Past plan rates and historical placement performances will be stored on the platform for easy comparison


The platform will automate the recommendation building process by having the media planners check the box for the recommended placements


Build a web-based RFP management platform through iterations

I started off the design process with some rough sketches for the key pages of the platform. With some iterations and re-evaluation of my design decisions, I proceeded with low-fidelity wireframes to help me better visualize the dashboard.

Sketches & Low-Fidelity Wireframes

As I was sketching out some key screens, ideas such as creating a tab for supervisors/directors to leave feedback on recommended plans popped into my head. However, I decided to focus on designing the key features instead of turning AutoRFP into an all-in-one media planning platform due to time constraint and priorities.

High-Fidelity Prototype

The final dashboard prototype addresses the key pain points media planners encounter during the RFP stages.
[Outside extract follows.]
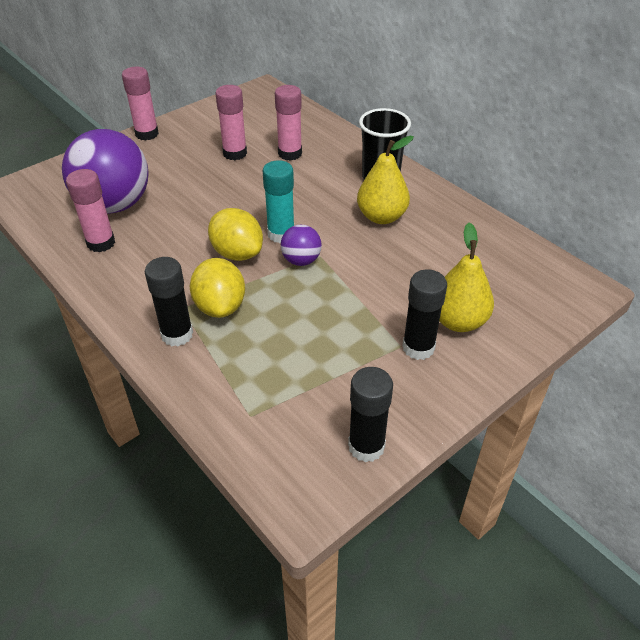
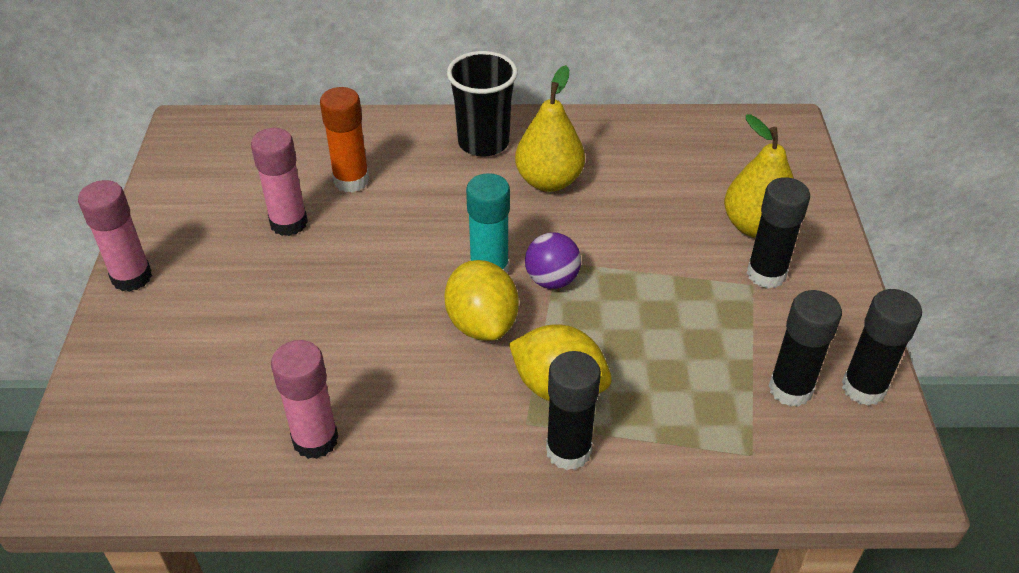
camera: 50 degrees left, 0 degrees up
(114, 205) = (249, 387): purple ball -> none
(237, 253) = (482, 324): yellow lemon -> yellow lemon turned 75 degrees clockwise
(290, 153) = (351, 180): pink glue stick -> orange glue stick
(325, 408) = (790, 389): none -> black glue stick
Through this web-based, centralized platform instead of utilizing emails to send and receive RFPs, handling proposals is much more efficient and accurate, maintaining key business goals for media agencies and their clients.


Revamped RFP Process for Efficiency & Accuracy

With AutoRFP, the RFP process will be much more simple, efficient, and accurate. The tool will help media planners evaluate efficiencies and historical performances among publishers, let them view placements in the actual site environment with the “View Placement Mock” function, and lastly, use one-click import to compile the recommendation plan.


What I Learned & What This Project Meant to Me

Overall, I really enjoyed the process of designing a platform that would simplify the RFP (request for proposal) procedure for digital media planners, of which I was also part of the target user group.

Since I’m personally very familiar with the RFP process, initially I brainstormed the features of this product only based on my own needs and pain points. However, knowing that I’m not the sole user, I branched out and interviewed others working in the media industry, since everyone and every agency has a different process during the RFP stage. Talking with them and understanding their needs made me realize that having a wide range of users to study from is extremely important before and during the design process, as their input had largely impacted the direction of the product.

I've also received reviews, critiques, and feedback from many experienced designers on this project. In fact, I have been updating the product from time to time to better it since 2020. It taught me an important lesson that good design always needs constant iterations and improvements.